If, like Bridget Jones, you are facing the prospect of endlessly recycled turkey curry over the next few days (or weeks), then help is at hand. Ken Hom Travels With a Hot Wok is here to lighten up the post-Christmas gloom.
Combining elements of Michael Palin and Keith Floyd's shows, Hom's new series takes in exotic locations such as Hong Kong, Bangkok, Singapore, Sydney, Los Angeles and Vancouver where he rustles up tempting examples of Pacific Rim, or fusion, cuisine. This fashionable new development in cookery melds traditional Western ideas with spicy flavours from the East. Watching dishes like stir-fried prawns and scallops in black bean and tomato butter sauce, or grilled coconut chicken curry, or Asian-flavoured salmon fishcakes being prepared on screen, you can almost smell the wonderful aromas wafting towards the camera.
The globe-trotting chef was brought up in Chicago's Chinatown where he helped in his uncle's restaurant from the age of 11. He now resides chiefly in a converted 12th-century tower in south-west France, but should that ever pall, he also has houses in Paris and California. This TV cookery lark certainly keeps the wolf from the door. The fact that Hom has penned 14 best-selling cookbooks and that 10 per cent of homes in the UK possess a Ken Hom wok can't hurt, either.
Taking a short break in London recently, Hom explains the thinking behind the series. "The idea is something I've been doing for 20 years, mixing Asian ingredients with Western food. I grew up in a very Chinese household, but also in the larger Western world. I wanted to expand people's horizons and show that Asian ingredients could be used not just for Asian food, but for everyday cooking. It's what I do every day. It shows people how to pep up their cooking."
Perhaps because of the prevalence of foreign travel these days, we're all becoming more ready to accept outside influences. "Ten or even five years ago, this series would have been harder to do," Hom contends. "Today you can buy lemon grass, ginger or Chinese cabbage at any supermarket. Fusion cooking is the natural outcome of the cosmopolitanisation of food. Olive oil is not a very British ingredient, but everyone has it in their cupboard, just as everyone has a bottle of soy sauce.
"It's the result of food products going round the world and being discovered by different countries," he continues. "When I was growing up in a Chinese household, I didn't know what butter or cream were. But as soon as I discovered them, there was no reason not to use them. We're not in such a strait- jacket anymore. In the UK, you have people from all over the world who contribute to an interesting mixed culture. It's the same with food. Your love affair with Indian cooking has opened the door to people experiencing all sorts of different tastes. Now the UK has the most adventurous cuisine in Europe. Like many Anglo-Saxon countries which didn't have a very strong food culture, you're not wedded to your own cuisine. You're not chauvinistic about it like the French or the Italians. History is a good thing, but it can tie you down as well."

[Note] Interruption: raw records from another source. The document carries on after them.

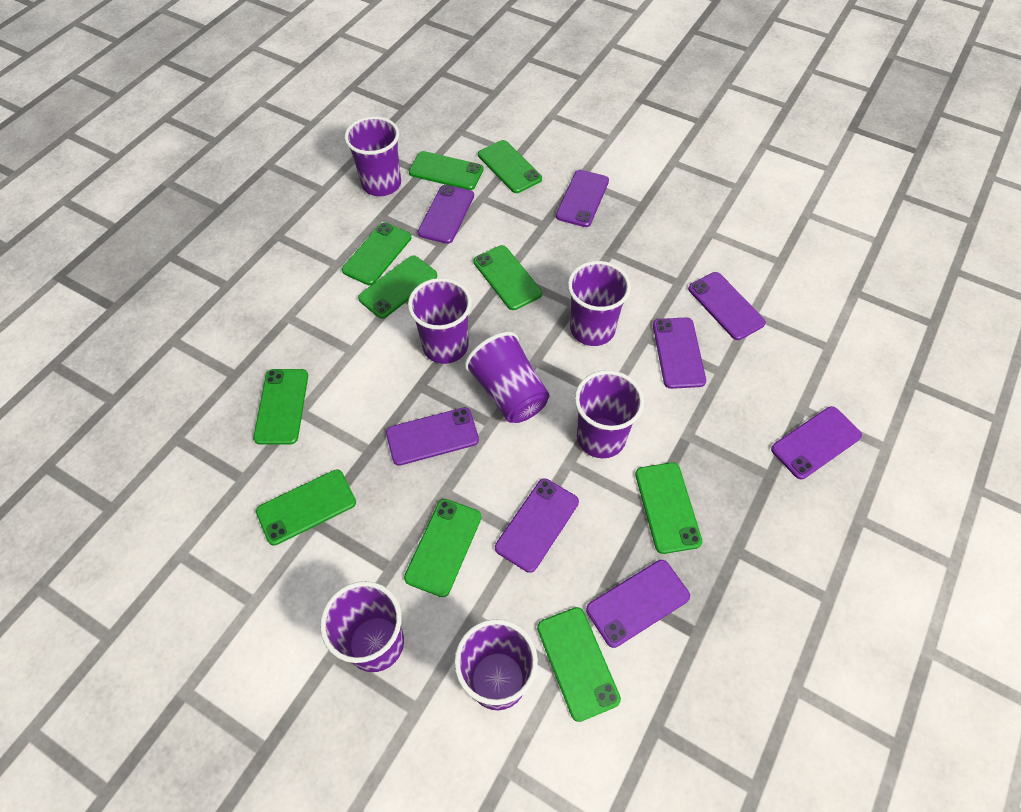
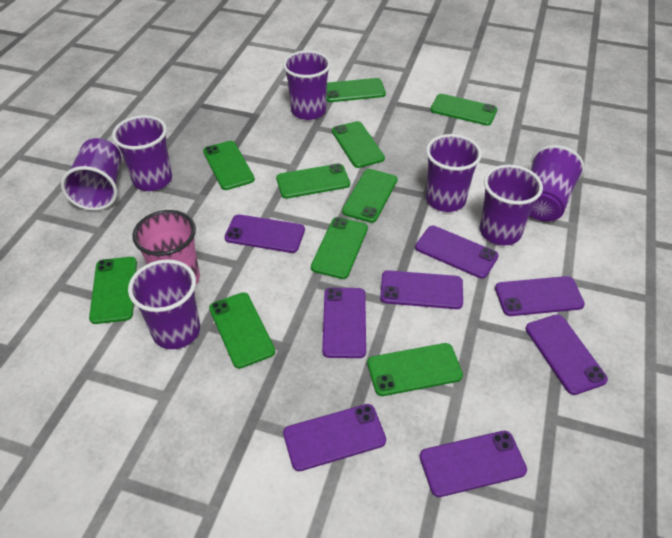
pink cup: 0 -> 1

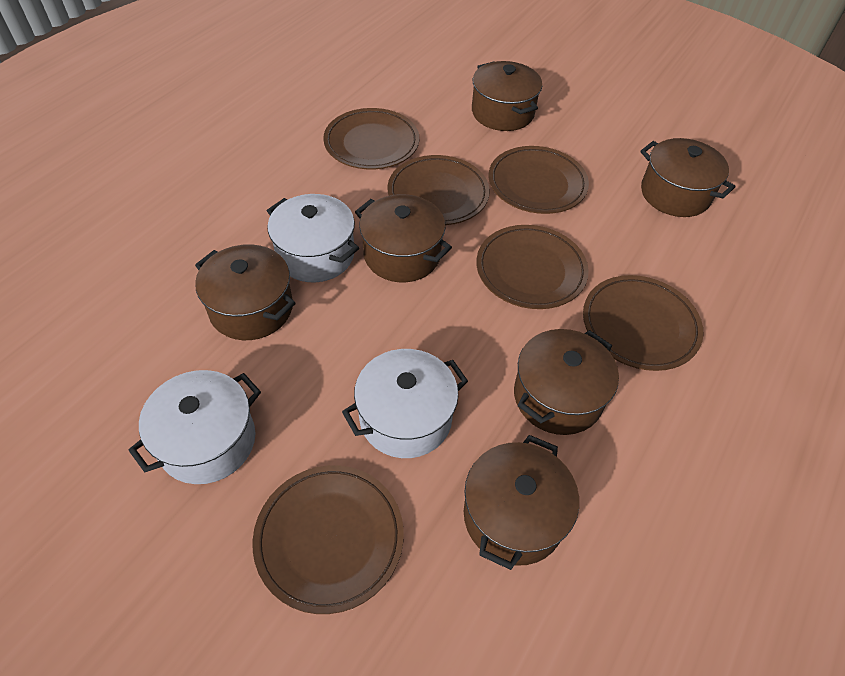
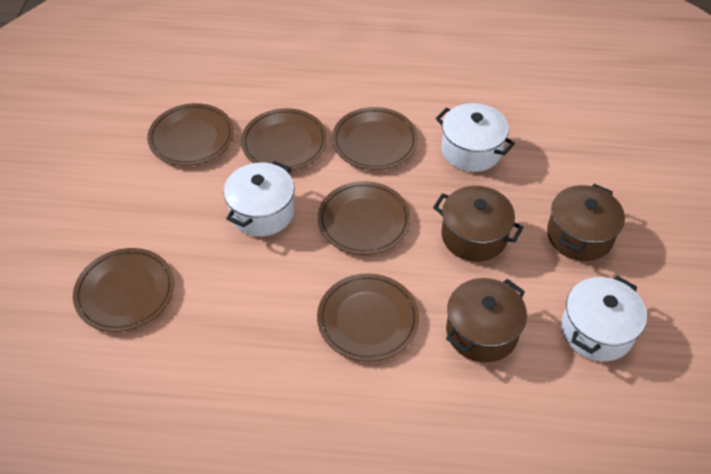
brown pot: 6 -> 3

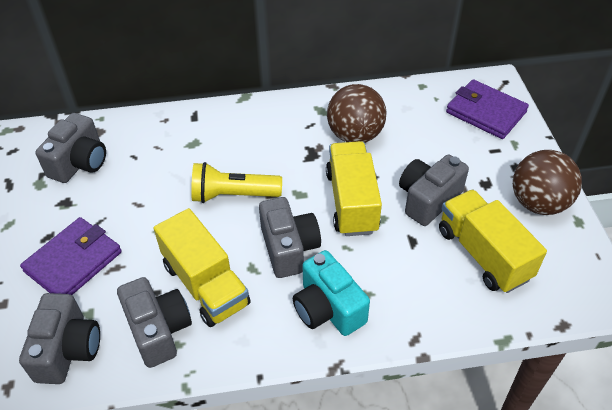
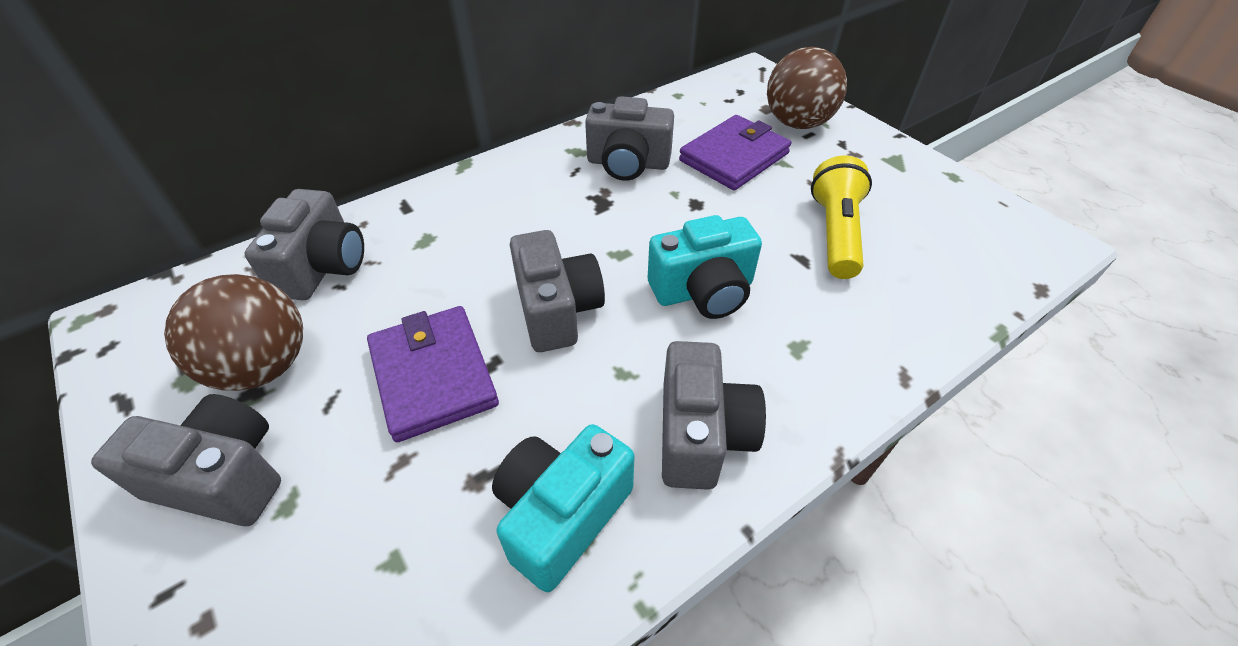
turquoise camera: 1 -> 2
yellow truck: 3 -> 0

This new openness has helped to rescue our reputation in the kitchen. "You suffered from post-War rationing," Hom reasons. "A whole generation grew up just eating bland food with no seasoning. Also, it was not considered good form to discuss food - even at dinner. It was like talking about a bodily function. That's changed as Britain has seen a loosening up of the traditional ways. Food is something to relish with a passion, rather than be ashamed of. You've now moved away from that Protestant ethic of never talking about food or sex."
In our new-found enthusiasm, however, we are in danger of over-egging the pudding. On TV now, it's almost a case of too many cooks spoil the schedules. But Hom argues that "fashion and design have moved at an accelerated rate. British people's insatiable appetite for cooking programmes is merely a need to catch up with the rest of the world."
Does he see any sign of the food fad fading? "What I do is not merely fashion," he declares. "If you do it solidly, the bubble won't burst. It's grounded. In the 14 years I've been on the scene, people have come and gone, but those with a body of work behind them last."
One such is, of course, Hom himself. How does he account for his own televisual longevity? "What I do is simple," he maintains, although anyone who's gone 12 rounds with a hot wok and lost may disagree. "My recipes are doable. Many people have also told me that what they like is my natural enthusiasm to share my culture with the wider British public. Passion is what it's all about."
And you thought it was just a matter of slinging a few odds and sods into a hot wok.